Corta y lima las uñas regularmente.
Evita morderlas o arrancar cutículas.
Limita la exposición prolongada al agua.
Cuándo consultar al especialista
Si las uñas en cuchara persisten o empeoran.
Si aparecen junto a fatiga, palidez o pérdida de peso.
Si hay otros síntomas generales.
El dermatólogo o tu médico de cabecera puede solicitar análisis y orientar el tratamiento.
Tus uñas hablan: cuídalas y consulta ante dudas
Las uñas en cuchara pueden ser la pista de que tu cuerpo necesita más hierro o que existe otra causa subyacente. No ignores los cambios en tus uñas: revisa tu dieta de forma paulatina, mantén una buena hidratación y consulta a tu médico si tienes dudas.
Así como los peques necesitan adaptarse gradualmente a nuevas rutinas, tus uñas también requieren cuidados constantes y atención profesional cuando sea necesario. En Promofarma puedes encontrar productos para el cuidado de uñas y bienestar. ¡Empieza hoy a cuidar de ti y de tus uñas!
Preguntas frecuentes
¿La coilonquia siempre indica falta de hierro?
No siempre. Aunque la deficiencia de hierro es la causa más común, también puede deberse a hemocromatosis, problemas hepáticos, traumatismos o deshidratación.
¿Qué pruebas pide el médico ante uñas en cuchara?
Habitualmente, una analítica de sangre para medir hierro, ferritina, hemograma y, si es necesario, pruebas hepáticas o renales según el caso.
¿Puedo mejorar la coilonquia solo con dieta?
En casos leves y sin enfermedad subyacente, una dieta rica en hierro y vitaminas puede ayudar. Si hay déficit importante, puede ser necesario suplemento bajo control médico.
¿Cuánto tardan las uñas en recuperarse tras tratar la causa?

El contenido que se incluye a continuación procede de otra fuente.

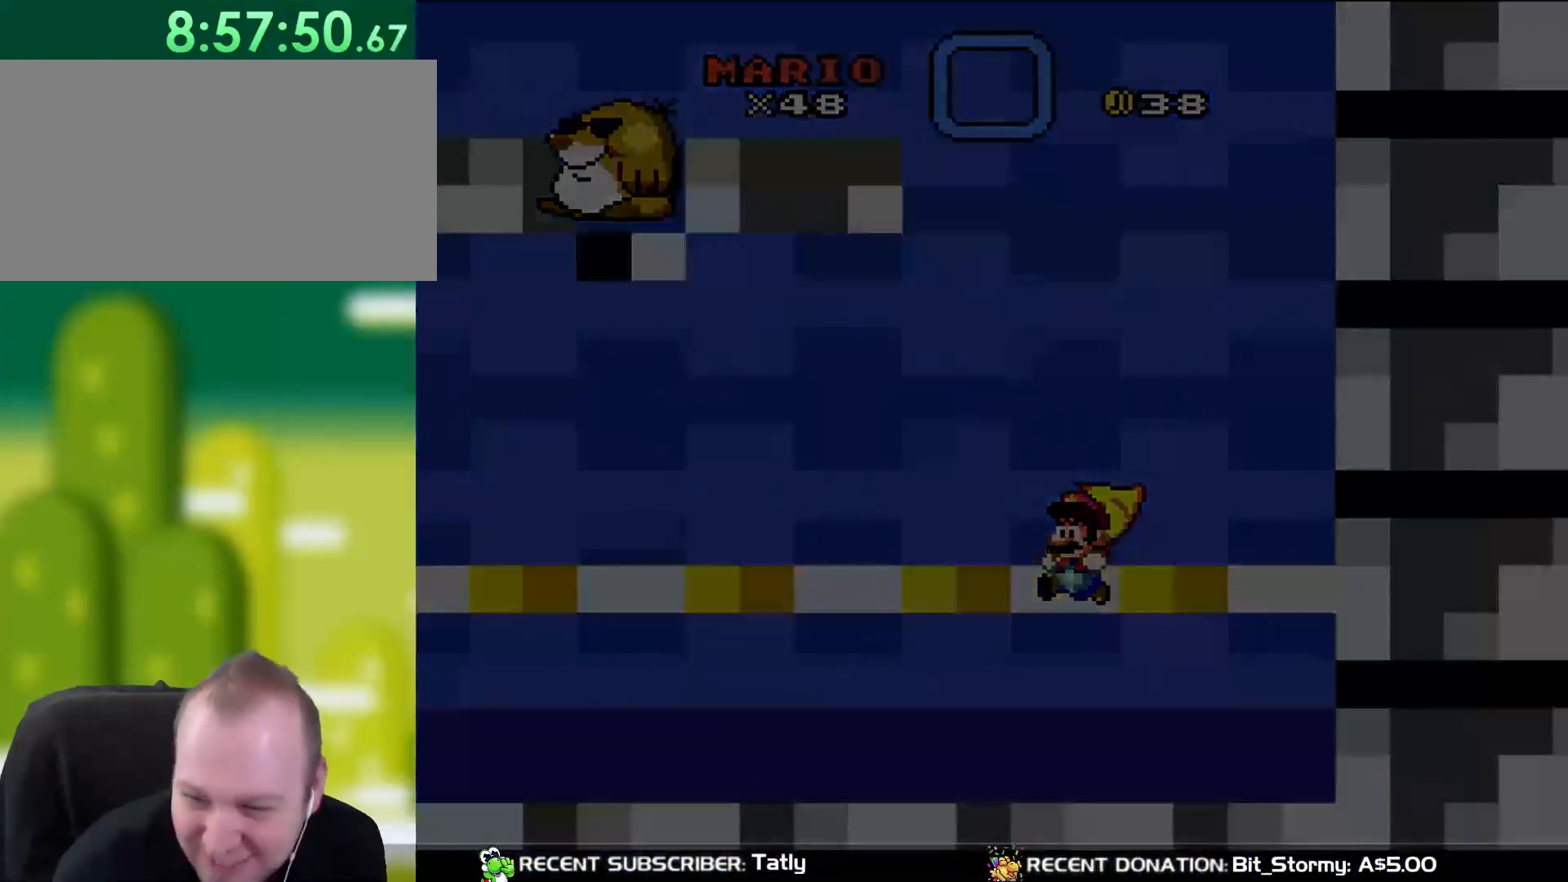
{"dt_ms": 500, "buttons": ["A"], "events": [[67, "A", "up"], [117, "A", "down"]]}
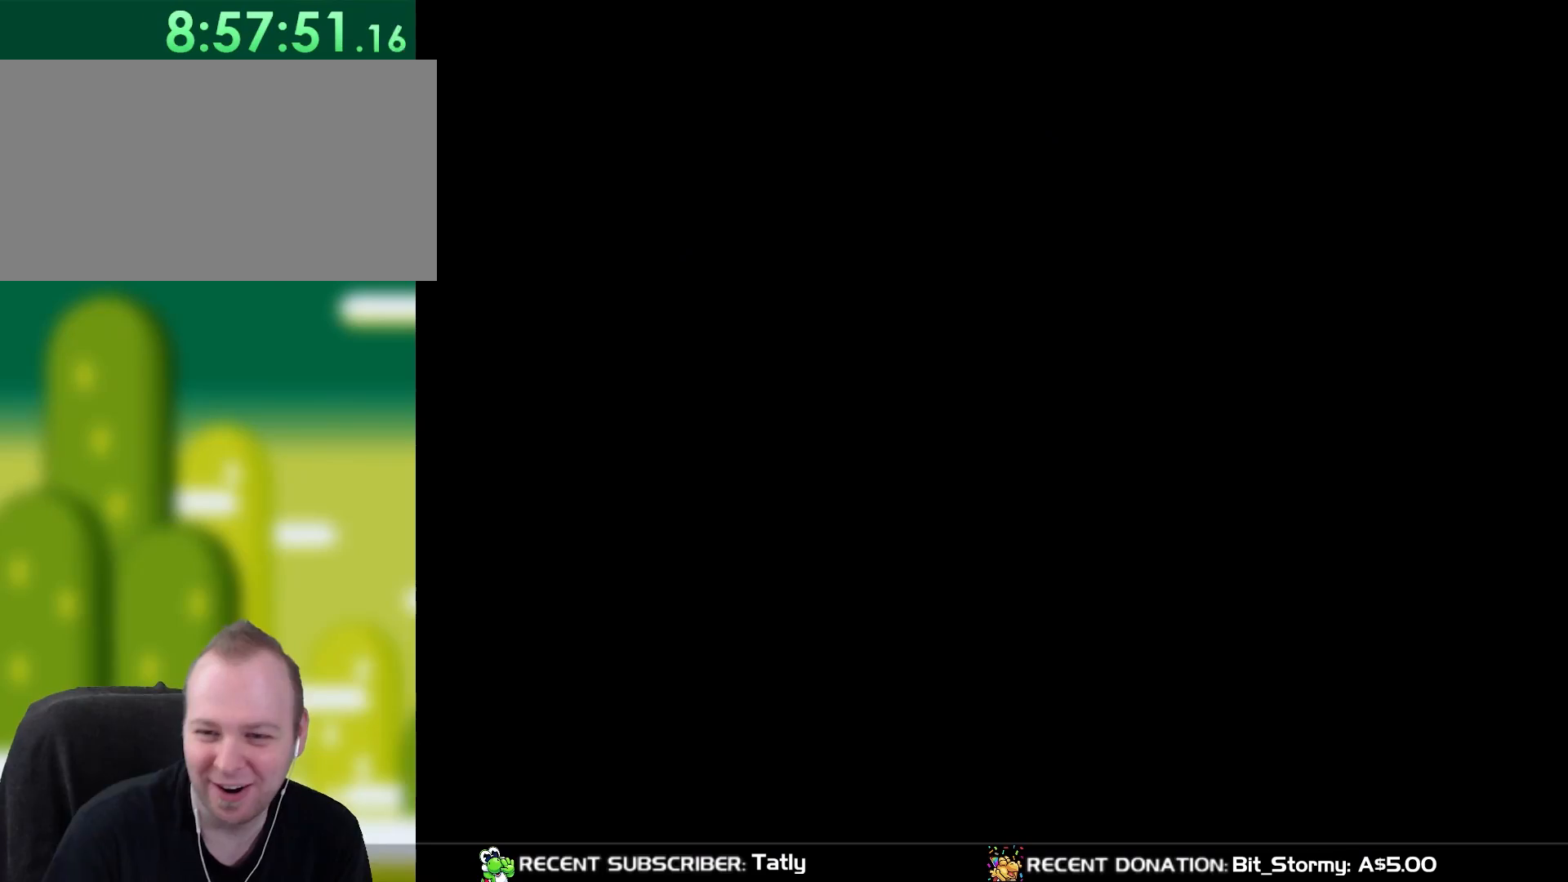
{"dt_ms": 500, "buttons": [], "events": [[67, "A", "up"]]}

Las uñas crecen despacio. Tras corregir la causa, pueden tardar de 3 a 6 meses en recuperar su forma y dureza normales.
¿Hay remedios caseros que ayuden mientras se trata la causa?
Sí. Mantener las uñas hidratadas, evitar productos agresivos y proteger las manos puede mejorar su aspecto temporalmente, pero es clave tratar la causa de fondo.